## Action item
Copy the lines of the data below exactly, starting at the first and stopping after the line that contains "Picture 2: Row"; include no pictures.

## Task data
================

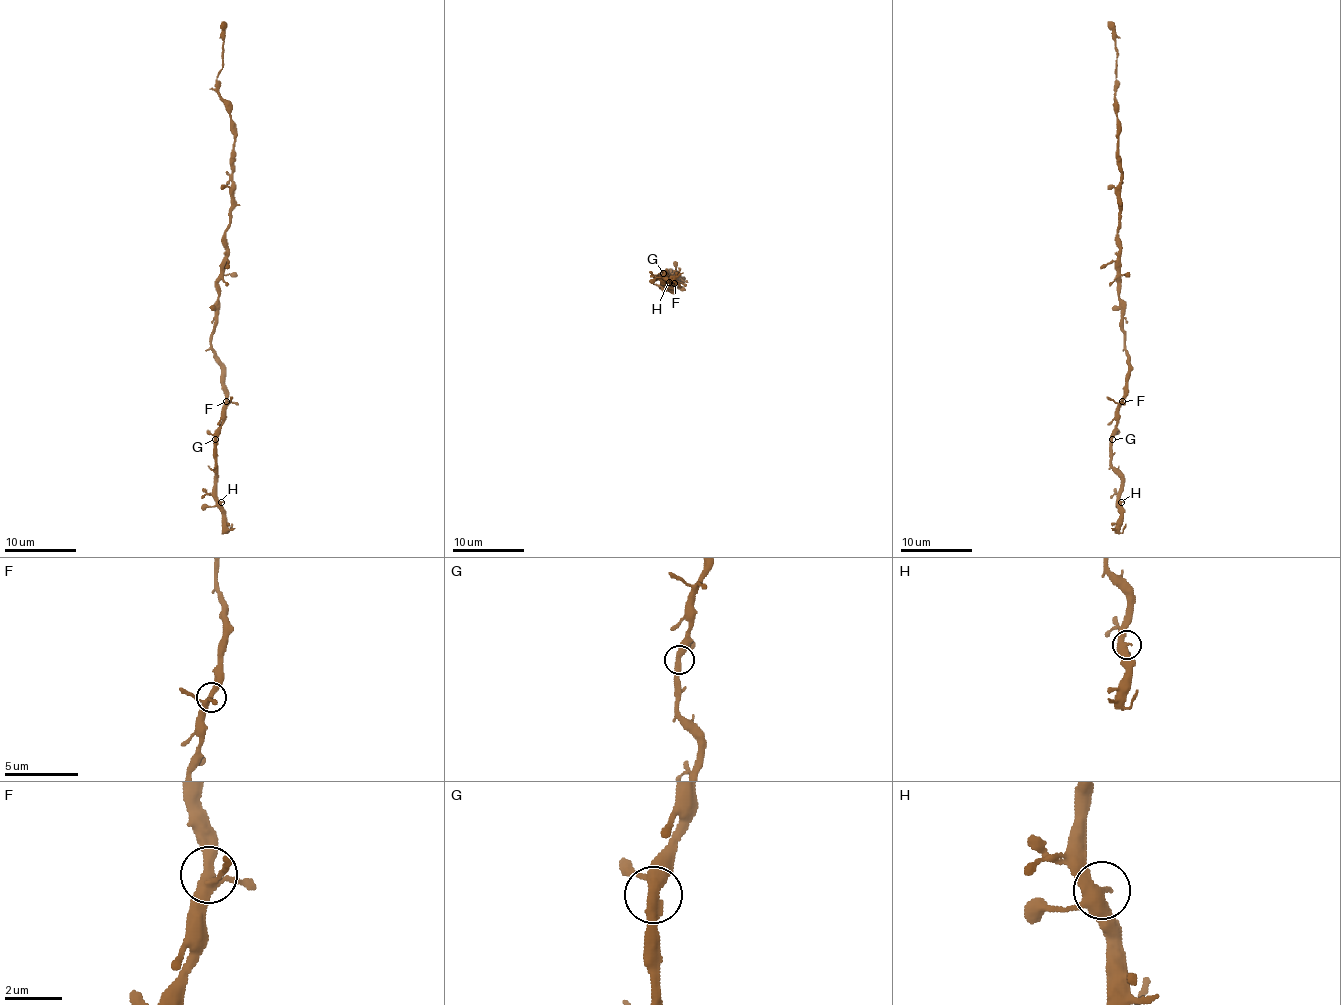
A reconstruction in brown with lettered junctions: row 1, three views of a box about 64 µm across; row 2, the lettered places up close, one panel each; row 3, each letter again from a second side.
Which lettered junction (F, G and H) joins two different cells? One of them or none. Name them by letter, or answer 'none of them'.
none of them

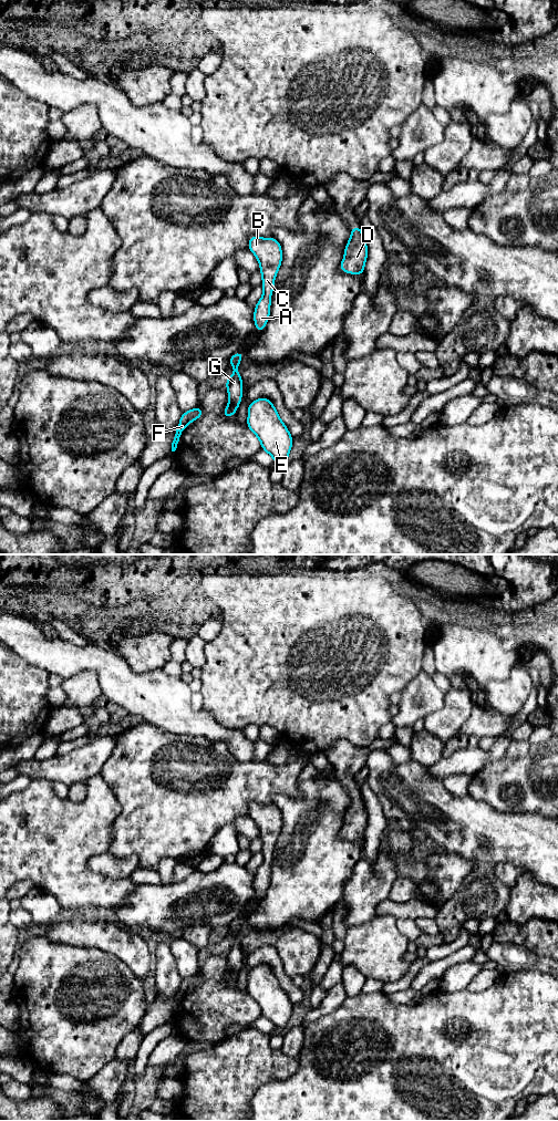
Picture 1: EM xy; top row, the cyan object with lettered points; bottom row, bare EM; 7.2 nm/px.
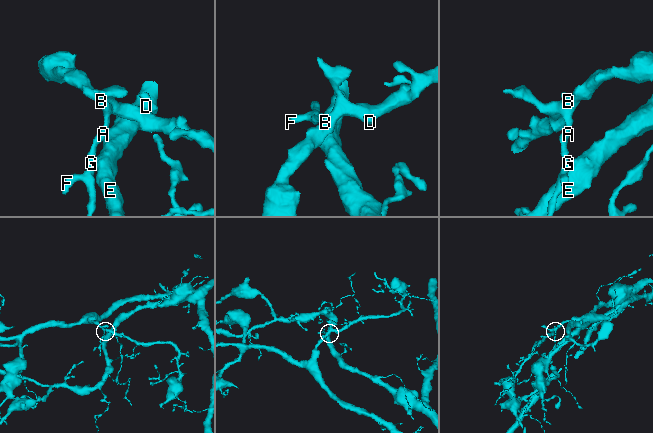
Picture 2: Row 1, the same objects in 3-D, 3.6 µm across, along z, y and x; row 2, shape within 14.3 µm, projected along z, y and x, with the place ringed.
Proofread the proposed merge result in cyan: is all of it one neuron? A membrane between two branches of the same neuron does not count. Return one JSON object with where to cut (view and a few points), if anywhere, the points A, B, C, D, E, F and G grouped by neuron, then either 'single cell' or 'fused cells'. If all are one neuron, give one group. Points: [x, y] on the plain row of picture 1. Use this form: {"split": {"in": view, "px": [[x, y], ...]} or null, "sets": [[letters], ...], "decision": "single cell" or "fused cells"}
{"split": {"in": "xy", "px": [[264, 855], [270, 862]]}, "sets": [["A", "E", "F", "G"], ["B", "C", "D"]], "decision": "fused cells"}

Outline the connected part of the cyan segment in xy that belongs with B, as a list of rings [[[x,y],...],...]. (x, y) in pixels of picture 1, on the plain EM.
[[[250,802],[248,816],[257,824],[262,842],[262,855],[267,862],[273,859],[275,844],[282,829],[282,816],[280,809],[273,805],[260,805]]]

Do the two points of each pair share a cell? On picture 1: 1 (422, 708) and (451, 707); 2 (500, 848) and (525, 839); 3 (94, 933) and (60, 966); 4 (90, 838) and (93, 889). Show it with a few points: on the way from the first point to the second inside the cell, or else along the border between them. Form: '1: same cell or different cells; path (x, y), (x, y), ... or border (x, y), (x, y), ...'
1: different cells; border (445, 694), (443, 705), (423, 718)
2: same cell; path (506, 842), (509, 839), (519, 839)
3: different cells; border (54, 942), (74, 946), (92, 946), (105, 952)
4: same cell; path (82, 850), (82, 876)

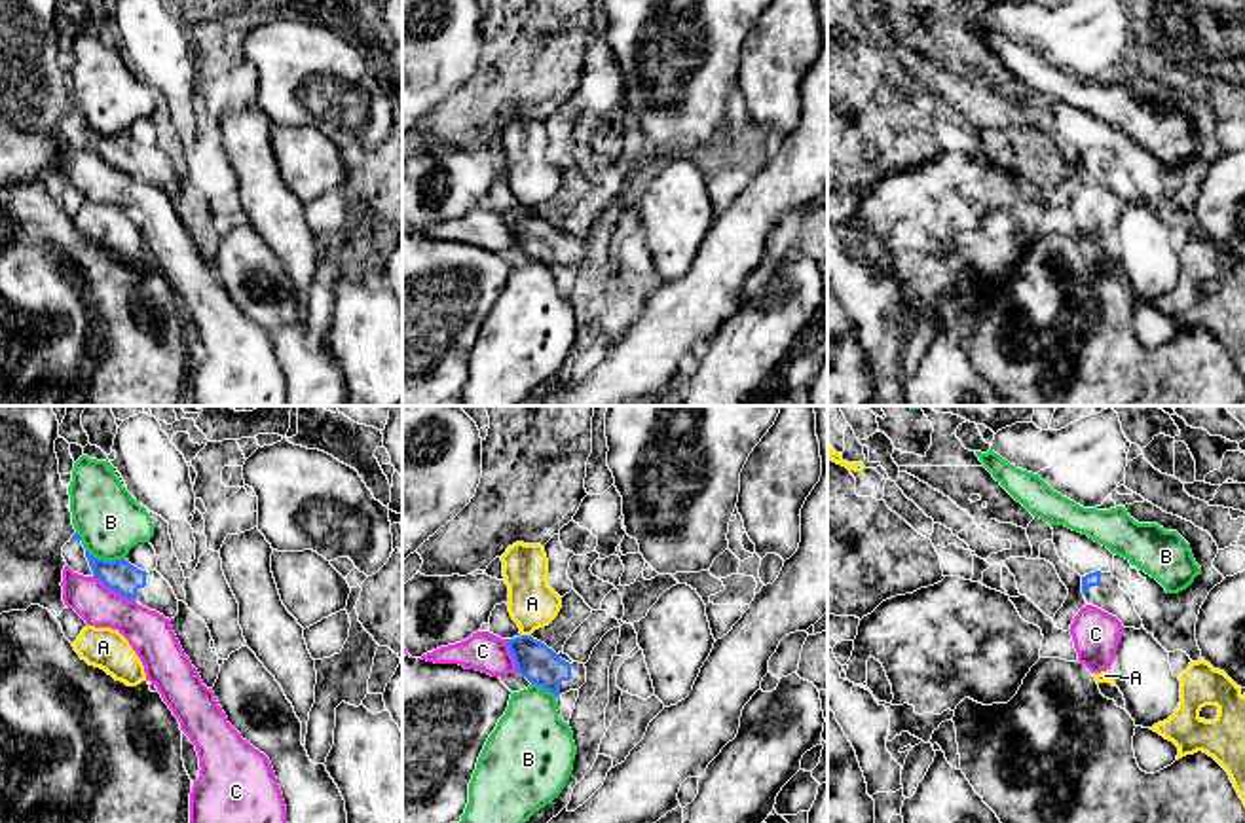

================

## Reply
A reconstruction in brown with lettered junctions: row 1, three views of a box about 64 µm across; row 2, the lettered places up close, one panel each; row 3, each letter again from a second side.
Which lettered junction (F, G and H) joins two different cells? One of them or none. Name them by letter, or answer 'none of them'.
none of them

Picture 1: EM xy; top row, the cyan object with lettered points; bottom row, bare EM; 7.2 nm/px.
Picture 2: Row 1, the same objects in 3-D, 3.6 µm across, along z, y and x; row 2, shape within 14.3 µm, projected along z, y and x, with the place ringed.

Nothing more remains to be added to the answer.